Le celle fotovoltaiche messe a punto dal Dipartimento di Biochimica dell’Università di Cambridge sono piccole, affidabili e, soprattutto, rinnovabili: all’interno del sistema è contenuto il cianobatterio Synechocystis, un’alga capace di produrre naturalmente energia grazie al Sole per più di sei mesi di fila.
Martina Alfieri 18 Maggio 2022

Il fotovoltaico potrebbe diventare una fonte di energia ancora più verde e sostenibile. Gli scienziati del Dipartimento di Biochimica dell'Università di Cambridge hanno intatti messo a punto un sistema bio-fotovoltaico che contiene alghe in grado di immagazzinare la luce del Sole e produrre energia attraverso la fotosintesi. Perché il sistema funzioni, basta che ad alimentarlo ci siano luce ed acqua. E, a differenza delle batterie tradizionali, è completamente rinnovabile.

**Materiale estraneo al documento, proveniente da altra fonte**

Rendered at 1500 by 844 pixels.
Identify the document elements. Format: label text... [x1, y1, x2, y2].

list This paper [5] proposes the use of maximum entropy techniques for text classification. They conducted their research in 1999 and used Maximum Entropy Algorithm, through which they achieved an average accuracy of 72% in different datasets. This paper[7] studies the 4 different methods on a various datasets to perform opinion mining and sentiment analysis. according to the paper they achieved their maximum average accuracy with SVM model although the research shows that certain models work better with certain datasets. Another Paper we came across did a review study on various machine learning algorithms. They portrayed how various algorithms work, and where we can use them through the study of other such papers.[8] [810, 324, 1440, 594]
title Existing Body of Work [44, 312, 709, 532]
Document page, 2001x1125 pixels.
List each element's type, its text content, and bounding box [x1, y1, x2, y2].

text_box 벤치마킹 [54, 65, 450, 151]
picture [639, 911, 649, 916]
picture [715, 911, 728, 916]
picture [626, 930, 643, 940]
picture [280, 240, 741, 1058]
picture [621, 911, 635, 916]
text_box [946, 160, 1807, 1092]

Il nuovo dispositivo fotosintetico realizzato a Cambridge rappresenta una soluzione affidabile ed ecologica, ed è realizzato con materiali comuni, economici, e soprattutto riciclabili. Il cianobatterio Synechocystis è stato posizionato in un sistema grande come una normale batteria AA, e attraverso la fotosintesi ha raccolto l'energia del Sole e generato una piccola corrente elettrica utilizzata poi per alimentare un microprocessore.

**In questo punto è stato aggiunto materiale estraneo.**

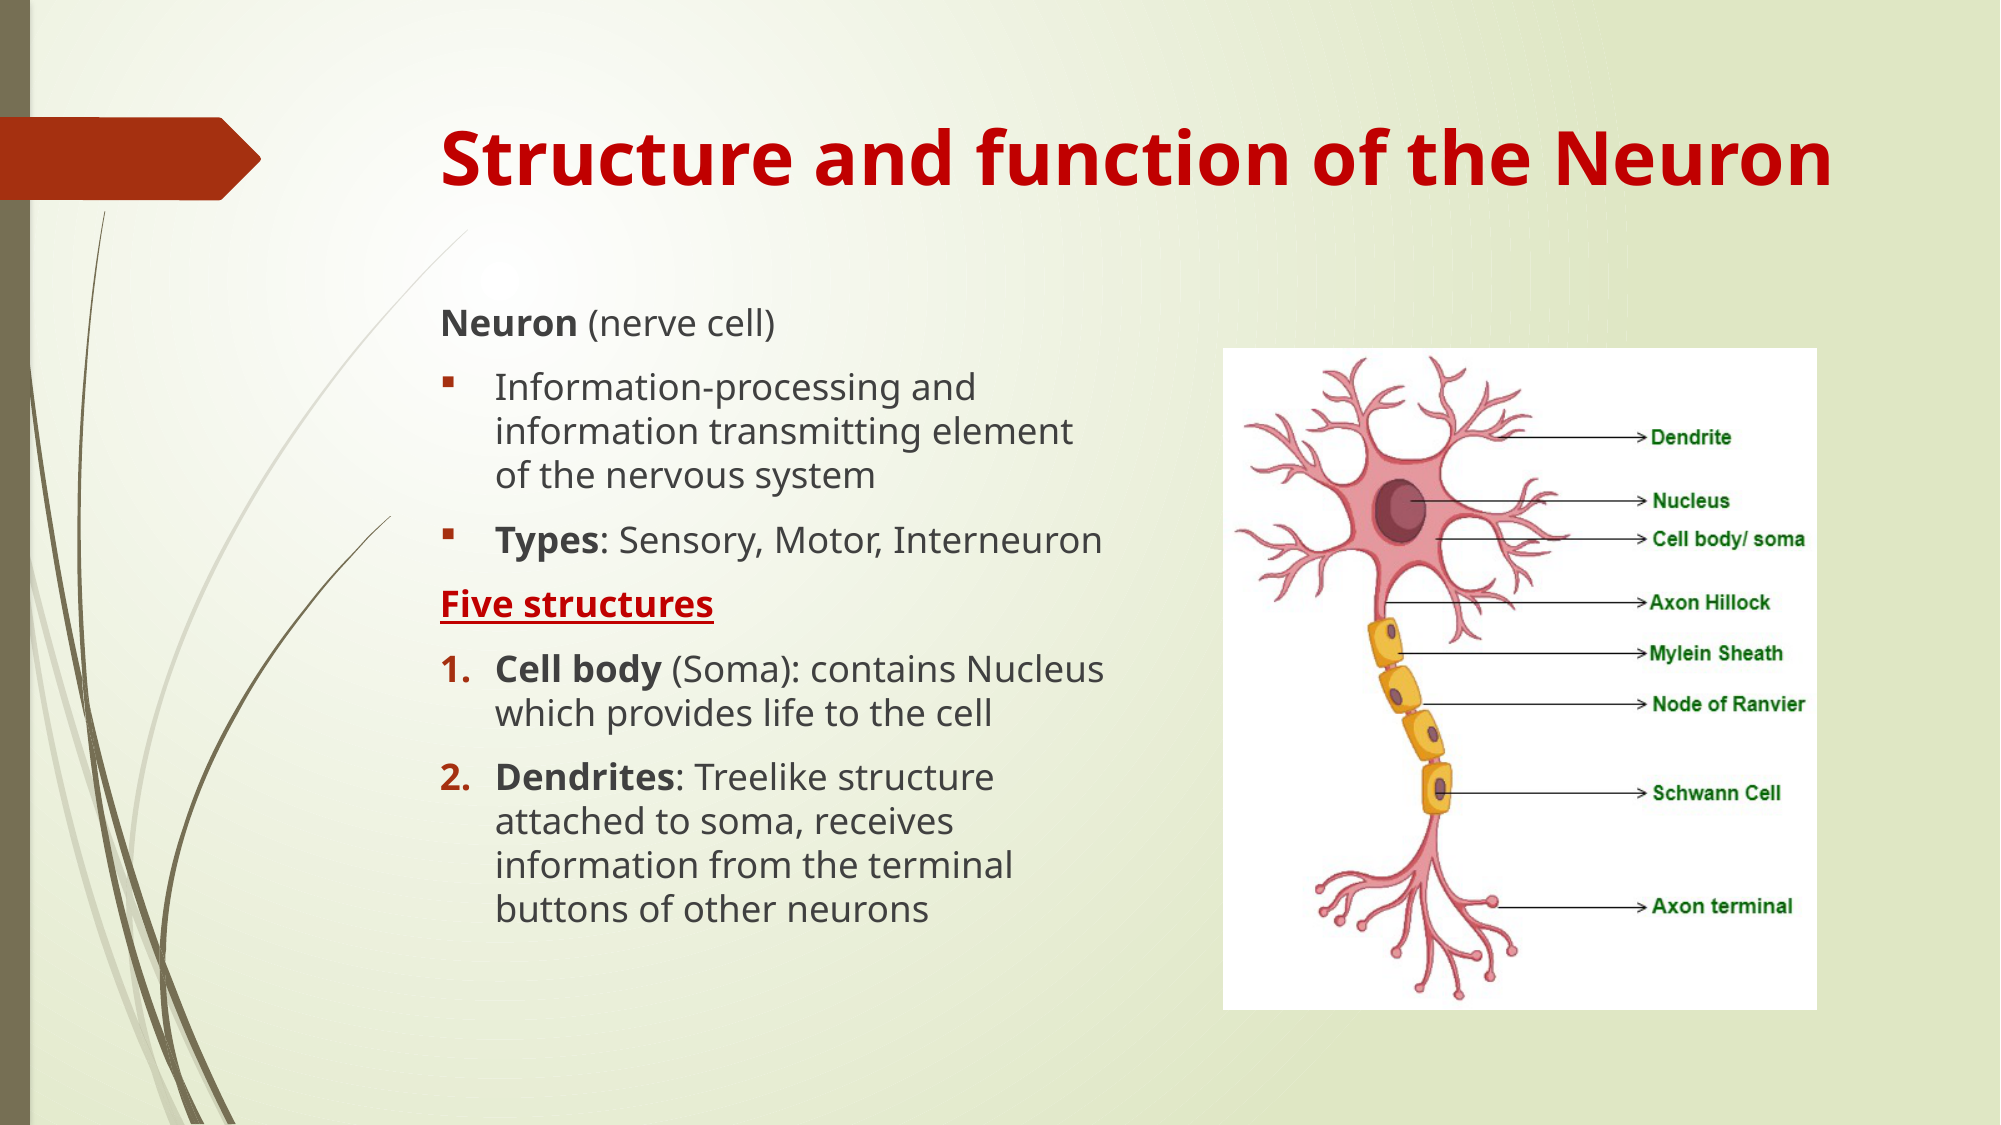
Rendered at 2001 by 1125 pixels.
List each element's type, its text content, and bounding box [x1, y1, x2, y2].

title Structure and function of the Neuron [425, 102, 1888, 254]
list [1222, 348, 1817, 1011]
list Neuron (nerve cell) Information-processing and information transmitting element of the nervous system Types: Sensory, Motor, Interneuron Five structures Cell body (Soma): contains Nucleus which provides life to the cell Dendrites: Treelike structure attached to soma, receives information from the terminal buttons of other neurons [424, 292, 1133, 970]
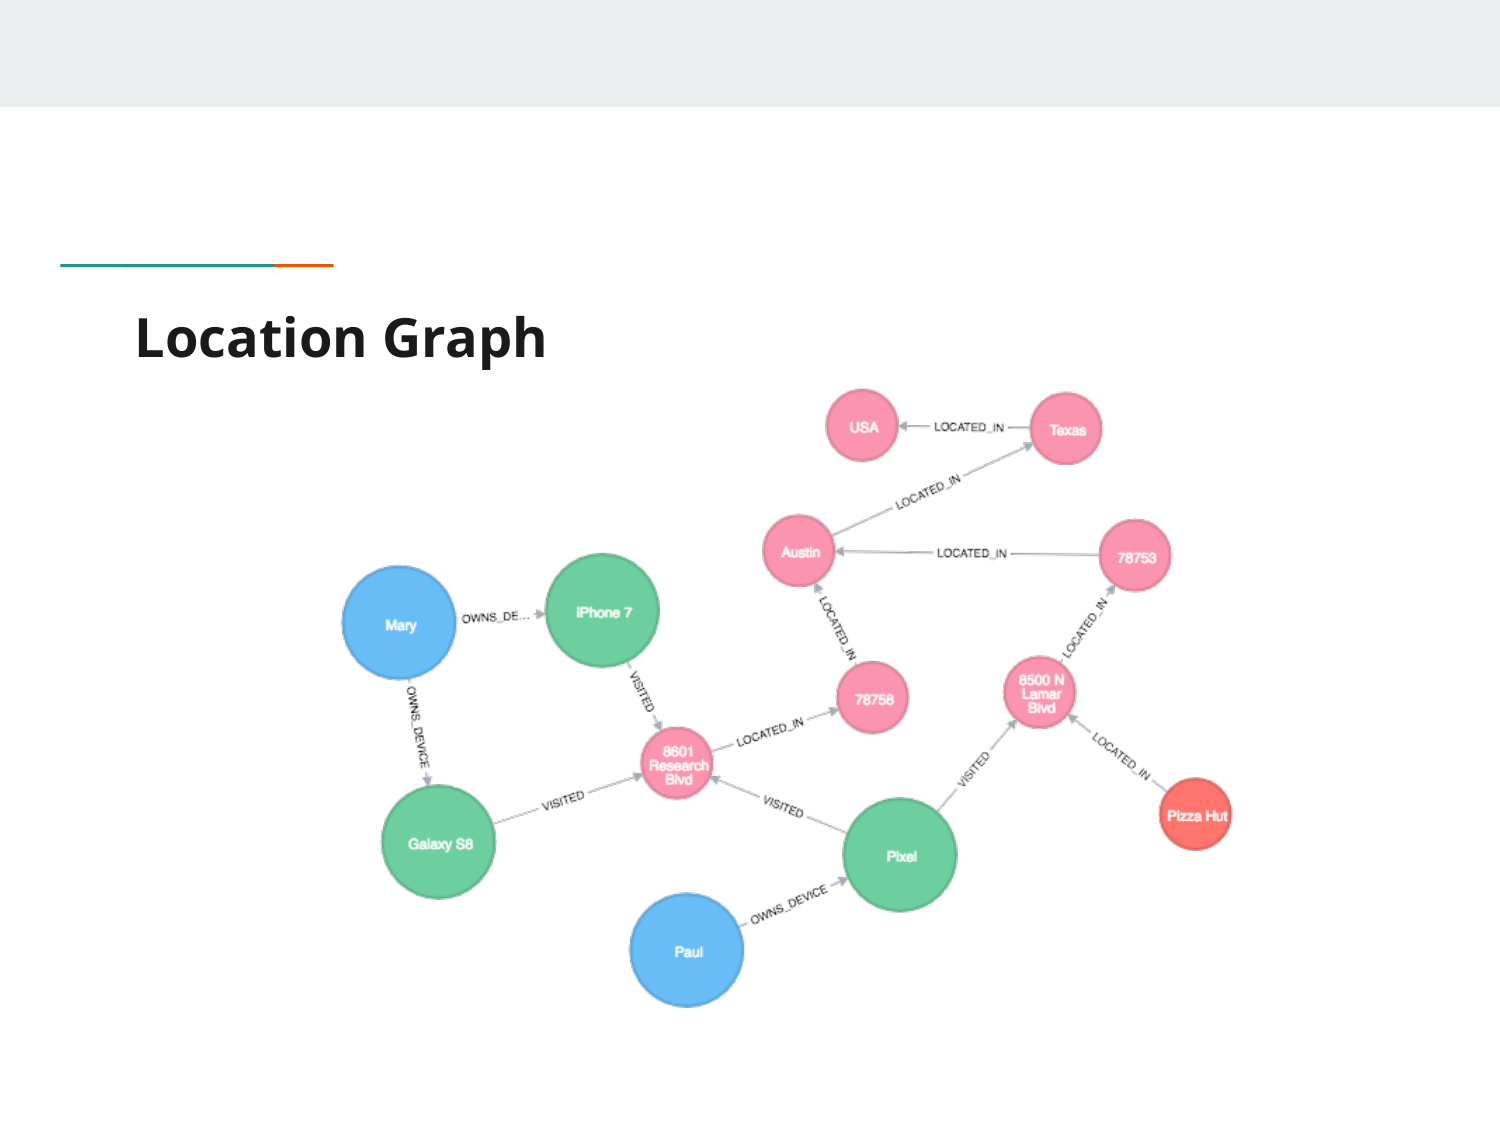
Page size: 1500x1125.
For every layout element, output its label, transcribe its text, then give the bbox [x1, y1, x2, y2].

title Location Graph [119, 288, 577, 475]
picture [337, 384, 1237, 1013]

"Il cosiddetto ‘Internet delle Cose' ha bisogno di una quantità sempre maggiore di energia e pensiamo che questa debba provenire da sistemi in grado di generare energia, anziché semplicemente immagazzinarla, come le batterie", ha dichiarato Christopher Howe, professore del Dipartimento di Biochimica dell'Università di Cambridge e tra gli autori della ricerca pubblicata sulla rivista Energy and Environmental Science. "Il nostro dispositivo fotosintetico non si esaurisce come una batteria, perché utilizza continuamente la luce come fonte di energia".

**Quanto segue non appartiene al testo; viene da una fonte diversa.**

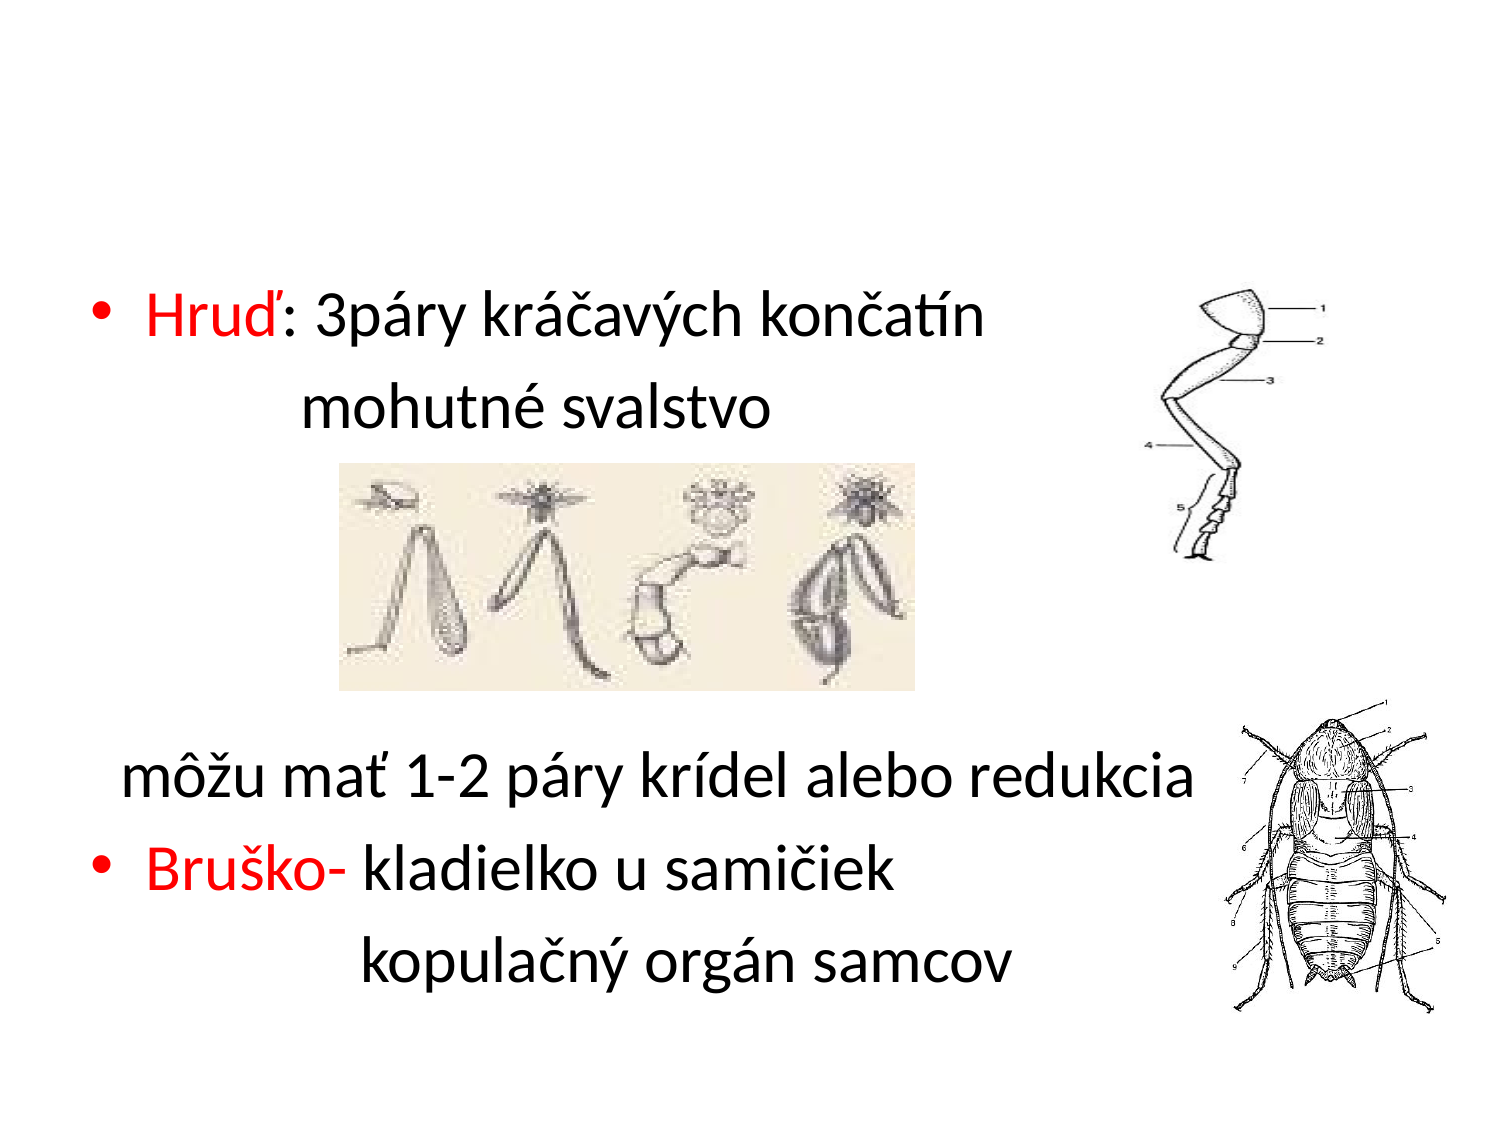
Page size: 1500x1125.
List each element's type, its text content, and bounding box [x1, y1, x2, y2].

Gli stessi ricercatori sono rimasti colpiti nel vedere che il sistema, anche dopo sei mesi, continuava a essere pienamente funzionante. Le alghe, infatti, non hanno bisogno di essere nutrite, ma si alimentano grazie ai processi fotosintetici. In futuro, sempre più dispositivi di uso quotidiano saranno connessi e richiederanno energia: secondo lo studio, i dispositivi riferibili all'"Internet delle cose" arriveranno a essere un trilione entro il 2035. Il nuovo sistema bio-fotovoltaico alimentato ad alghe potrebbe essere facilmente trasportato e prodotto in larga scala, viste le sue dimensioni ridotte. Queste piccole batterie, inoltre, avrebbero un impatto sull'ambiente minore rispetto alle batterie al litio normalmente utilizzate in abbinamento ai sistemi fotovoltaici tradizionali.